Texte extrait:
'''

Dès lors rien ne nous empêche de compléter le scénario, d’exécuter si lestement une trame qui prend petit à petit de l’épaisseur accréditée par la naïveté d’une large frange de la population, dupée par ses propres illusions et ceux de ses dirigeants car consciente d’une réalité politique qui dépasse la fiction. La dégradation de la situation économique, sociale et sécuritaire et le délabrement de la vie politique, avaient suscité chez certains la nostalgie et le regret d’une ère somme toute tranquille. Le rêve de l’homme providentiel l’accule à l’insolente bravade de louer, à chaque grève, délocalisation, manifestation ou attentat terroriste, l’inoubliable époque de «l’artisan du changement». Il est devenu possible de faire état de son ras-le-bol politique face à la misère sociale, d’avouer ses profondes convictions sans risquer le moindre démenti.

'''

Extraits de données:
'''

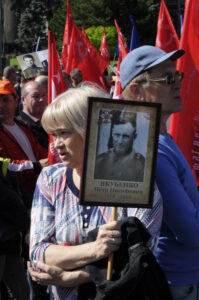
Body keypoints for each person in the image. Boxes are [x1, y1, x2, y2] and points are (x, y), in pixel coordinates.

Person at [28, 83, 163, 299]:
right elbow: (38, 253)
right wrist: (95, 249)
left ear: (90, 129)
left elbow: (137, 257)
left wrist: (69, 278)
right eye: (54, 135)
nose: (56, 145)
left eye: (64, 133)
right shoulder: (50, 179)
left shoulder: (136, 182)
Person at [120, 45, 199, 300]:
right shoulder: (151, 147)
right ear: (136, 90)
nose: (177, 83)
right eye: (167, 78)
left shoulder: (157, 139)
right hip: (176, 282)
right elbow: (191, 230)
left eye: (177, 76)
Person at [0, 80, 48, 198]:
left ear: (16, 102)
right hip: (15, 198)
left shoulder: (24, 126)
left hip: (36, 192)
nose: (1, 105)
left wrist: (52, 158)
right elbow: (4, 165)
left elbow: (40, 152)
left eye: (6, 100)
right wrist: (35, 166)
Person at [0, 158, 30, 300]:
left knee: (20, 292)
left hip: (10, 241)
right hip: (8, 236)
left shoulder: (4, 167)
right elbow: (11, 203)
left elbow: (20, 199)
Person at [94, 110, 145, 181]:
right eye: (117, 135)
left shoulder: (143, 165)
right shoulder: (99, 161)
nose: (120, 141)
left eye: (125, 136)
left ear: (134, 136)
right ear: (112, 133)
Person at [18, 80, 48, 149]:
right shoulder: (19, 126)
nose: (41, 99)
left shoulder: (50, 122)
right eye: (35, 96)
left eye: (44, 95)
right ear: (23, 99)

'''

Énoncé de la tâche: Mettez à jour le passage du texte extrait allant de « Dès lors rien » à « le moindre démenti. » : recopiez-le en remplaçant « nostalgie » par « mélancolie ».

Résultat de l'exercice:
Dès lors rien ne nous empêche de compléter le scénario, d’exécuter si lestement une trame qui prend petit à petit de l’épaisseur accréditée par la naïveté d’une large frange de la population, dupée par ses propres illusions et ceux de ses dirigeants car consciente d’une réalité politique qui dépasse la fiction. La dégradation de la situation économique, sociale et sécuritaire et le délabrement de la vie politique, avaient suscité chez certains la mélancolie et le regret d’une ère somme toute tranquille. Le rêve de l’homme providentiel l’accule à l’insolente bravade de louer, à chaque grève, délocalisation, manifestation ou attentat terroriste, l’inoubliable époque de «l’artisan du changement». Il est devenu possible de faire état de son ras-le-bol politique face à la misère sociale, d’avouer ses profondes convictions sans risquer le moindre démenti.